Written by John McFarland of the Oil and Gas Lawyer Blog.
Here’s a great interactive graphic from Bloomberg, “Watch Five Years of Oil Drilling Collapse in Seconds,” that illustrates the relationship between oil price, rig count and U.S. oil production. The U.S. rig count has dropped from a high of 1930 in late 2014 to 502 last month. U.S. crude production continued to climb until mid-2015. Since then, it has dropped from 9.6 mmb/day to 9.2 mmb/day.

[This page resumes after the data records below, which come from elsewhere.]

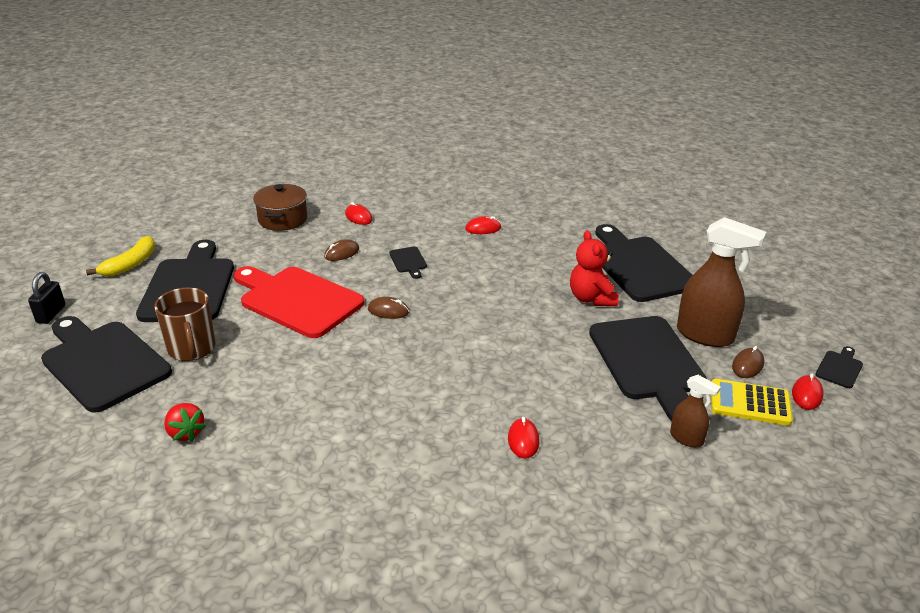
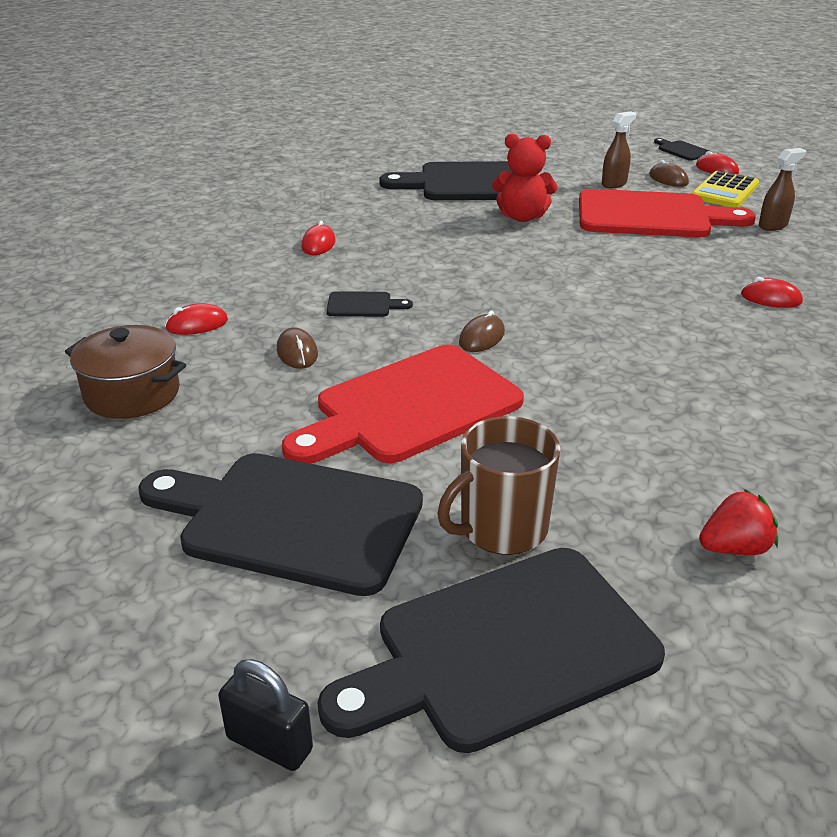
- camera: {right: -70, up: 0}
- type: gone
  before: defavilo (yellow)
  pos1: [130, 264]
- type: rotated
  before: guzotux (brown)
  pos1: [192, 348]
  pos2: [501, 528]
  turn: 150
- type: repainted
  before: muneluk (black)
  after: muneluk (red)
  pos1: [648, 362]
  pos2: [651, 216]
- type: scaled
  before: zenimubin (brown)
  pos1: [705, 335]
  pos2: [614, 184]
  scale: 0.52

RigData provides another way to look at the market, in Texas (click to enlarge):
It may come as a surprise to some that the average daily oil production per well in Texas is only 16 barrels. There are a lot of wells in Texas that produce a barrel a day or less. The change in average daily oil production per well is a way to gauge the health of the industry. In Mary 2015, Texas average production per well reached a height of 19.6 bbl/day. Between October 2014 and October 2015, Texas oil production declined by 343,00 bbl/day, from 3.3 million to 2.9 million – a decline of 2.2 bbl/day/well.
The decline in production is of course a result of the decline in oil prices. But it may not be so obvious that the decline in production results not only from the resulting decline in drilling of new wells, but also from the decline in production from low-producing “stripper” wells. Wells that produce a barrel a day or less may not be economical to produce at $30/bbl. After payment of operating costs, royalties and severance taxes, costs may exceed revenues for such wells, and they may be shut in or plugged.
As stripper wells are shut in or plugged, they reduce the number of producing wells, thereby increasing the average production per well in Texas, since the stripper wells produce less than the average bbls per day.